Hello, I need to create a divider in my 20 gallon fry tank for the new batch of fry. 

Any Ideas, links advice is appreciated. Thanks in advance!!

Zee.


----------



## Theratboy_101 (Apr 27, 2010)

You can buy them for like $15-$20. I know topfin makes them... but they won’t hold fry in very well as they clip on the tank and don’t really seal to the glass and fall apart when you try adjust them. It took me 3 or 4 tries to get it in right to keep my bettas apart... They would work if you could get them in place then silicone around it.

I've seen a few ways to make one

1. A piece of plexiglass, acrylic, or any fish safe plastic cut to fit the tank and lots of tiny holes drilled in it. Can also be done with glass but can be very hard to drill.

2. An under gravel filter for a larger tank cut down to fit.

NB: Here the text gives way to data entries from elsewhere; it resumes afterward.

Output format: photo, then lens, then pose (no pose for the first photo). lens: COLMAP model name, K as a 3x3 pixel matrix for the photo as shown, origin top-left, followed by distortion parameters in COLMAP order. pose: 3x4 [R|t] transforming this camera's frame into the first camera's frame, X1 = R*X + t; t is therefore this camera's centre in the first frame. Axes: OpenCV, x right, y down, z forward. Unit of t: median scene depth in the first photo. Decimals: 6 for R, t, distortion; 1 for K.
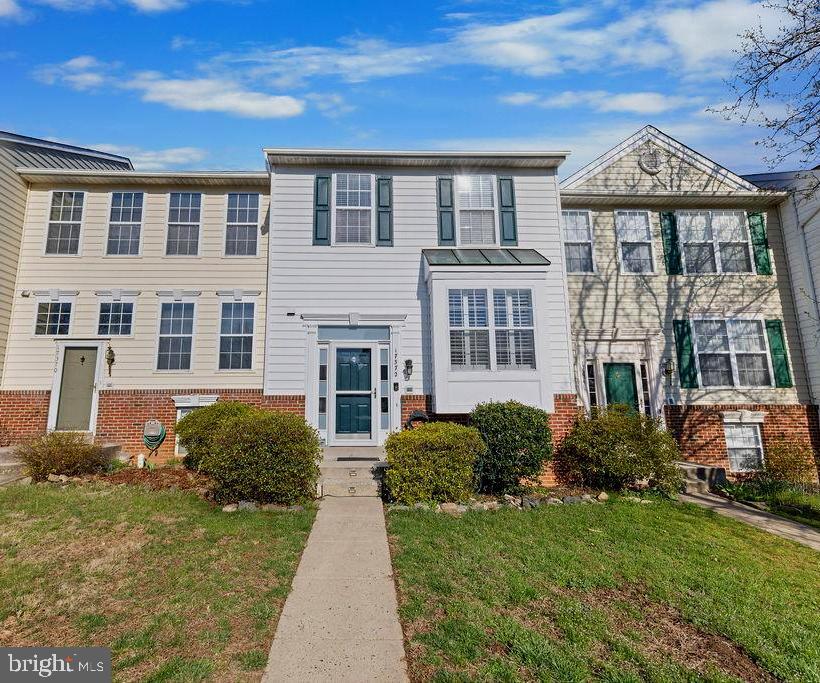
lens RADIAL K [[437.9, 0, 377.7], [0, 437.9, 342.5], [0, 0, 1]] dist [0.004068, 0.003714]
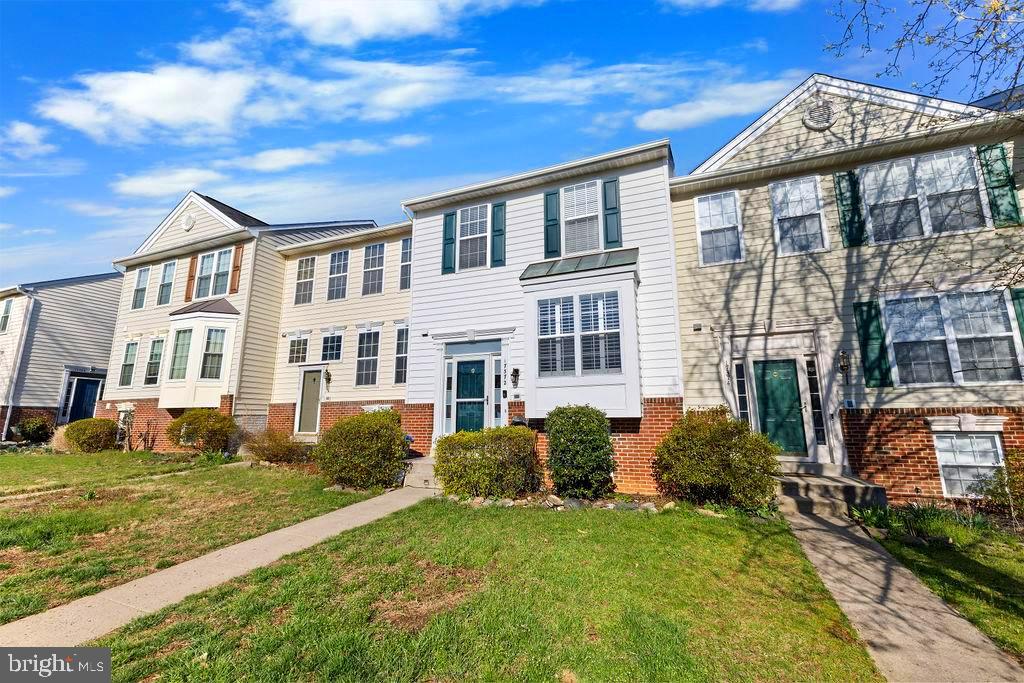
lens RADIAL K [[440.1, 0, 511.5], [0, 440.1, 340.7], [0, 0, 1]] dist [0.004431, -0.000544]
pose [[0.911574, -0.074095, -0.404404, 0.439691], [0.062518, 0.997169, -0.041778, 0.013243], [0.406355, 0.012801, 0.913626, 0.004025]]
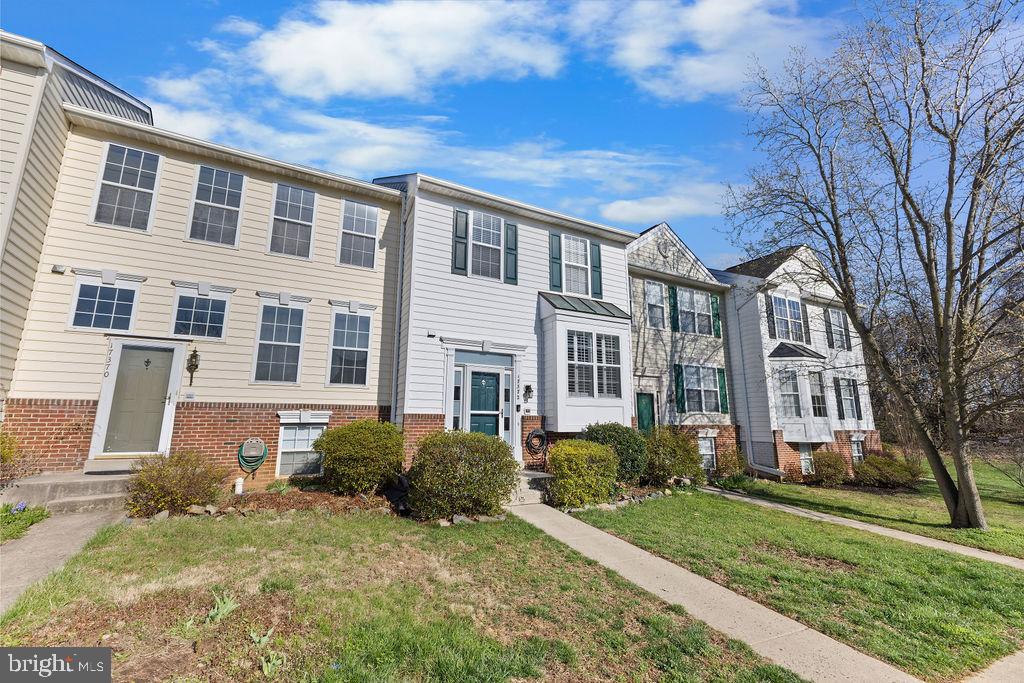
lens RADIAL K [[440.1, 0, 510.1], [0, 440.1, 339.8], [0, 0, 1]] dist [0.004431, -0.000544]
pose [[0.888284, 0.093823, 0.449610, -0.447220], [-0.081058, 0.995572, -0.047608, -0.018303], [-0.452086, 0.005845, 0.891955, -0.020380]]
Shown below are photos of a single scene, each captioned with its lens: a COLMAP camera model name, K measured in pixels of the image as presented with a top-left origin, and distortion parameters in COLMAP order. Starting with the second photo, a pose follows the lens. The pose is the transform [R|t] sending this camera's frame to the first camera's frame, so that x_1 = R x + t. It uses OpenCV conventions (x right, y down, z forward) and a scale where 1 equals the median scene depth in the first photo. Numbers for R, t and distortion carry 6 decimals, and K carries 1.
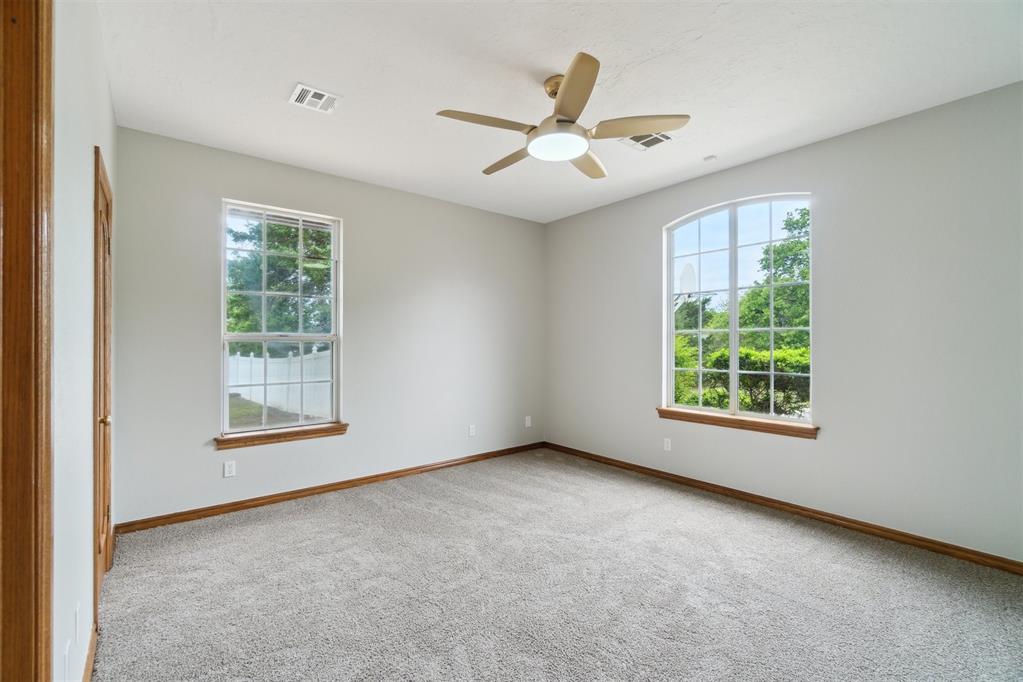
lens RADIAL K [[442.4, 0, 501.4], [0, 442.4, 340.0], [0, 0, 1]] dist [0.005085, 0.000071]
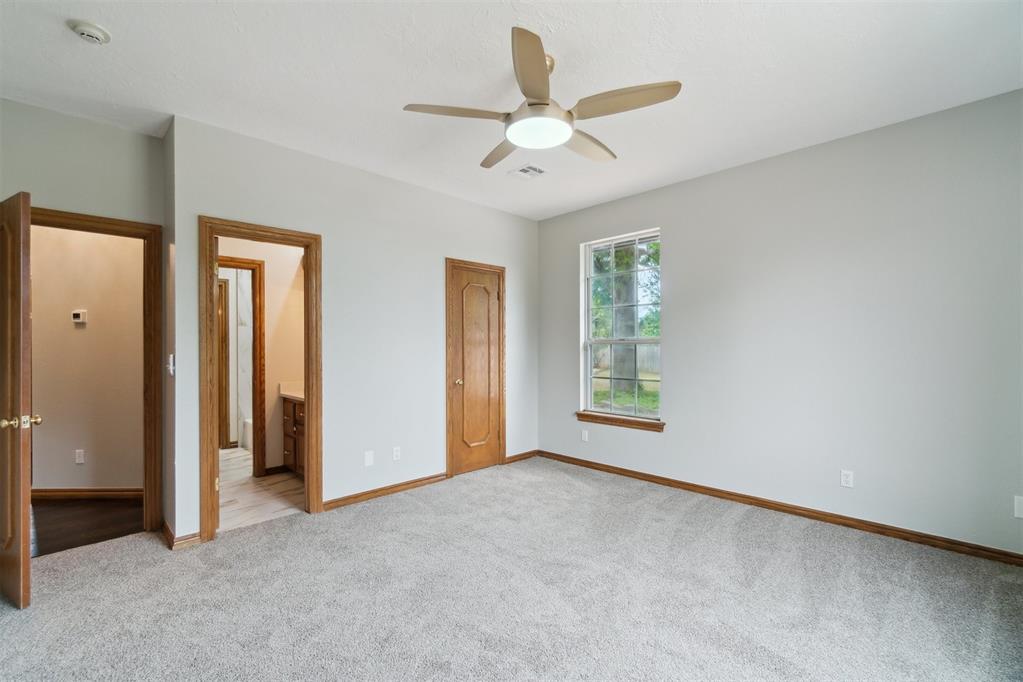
lens RADIAL K [[442.4, 0, 502.2], [0, 442.4, 346.5], [0, 0, 1]] dist [0.005085, 0.000071]
pose [[0.093625, -0.001492, -0.995606, 0.736577], [0.014149, 0.999900, -0.000168, 0.004202], [0.995507, -0.014071, 0.093637, 0.593876]]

3. A piece of egg crate covered in plastic fly screen (in the 70's my dad was making custom under gravel filters and dividers like that for his custom tanks)


----------



## mikebike (Sep 8, 2010)

get a piece or Corrugated Chloroplast Plastic from the building supply.
you can cut it with a knife.
it makes inexpensive tops to.

Cut it for a friction fit in the tank.
if you dont have a drill you can poke holes in it with a fork or nails.


----------



## zhasan (Oct 28, 2010)

Hey Thanks for the tips there guys! I'll go out and look for this stuff in the coming week sometime.


----------



## roadrunner (Apr 25, 2010)

I found cool post on how to make dividers and I was finally ready to make it DIY Tank Dividers
but now I'm having hard time finding nice skinny black report binders. I found some at staples, but they are round (it will be a nightmare to keep them in place and I don't want to glue them). Anybody seen some black ones in dollar store lately? I would appreciate if you could let me know where. thanx a bunch!
I think i should try to make my own post, since my will be for betta tank.


----------



## Victor (Apr 21, 2010)

^ I made those dividers long time ago. I remember getting my report spin things from Grand & Toy


----------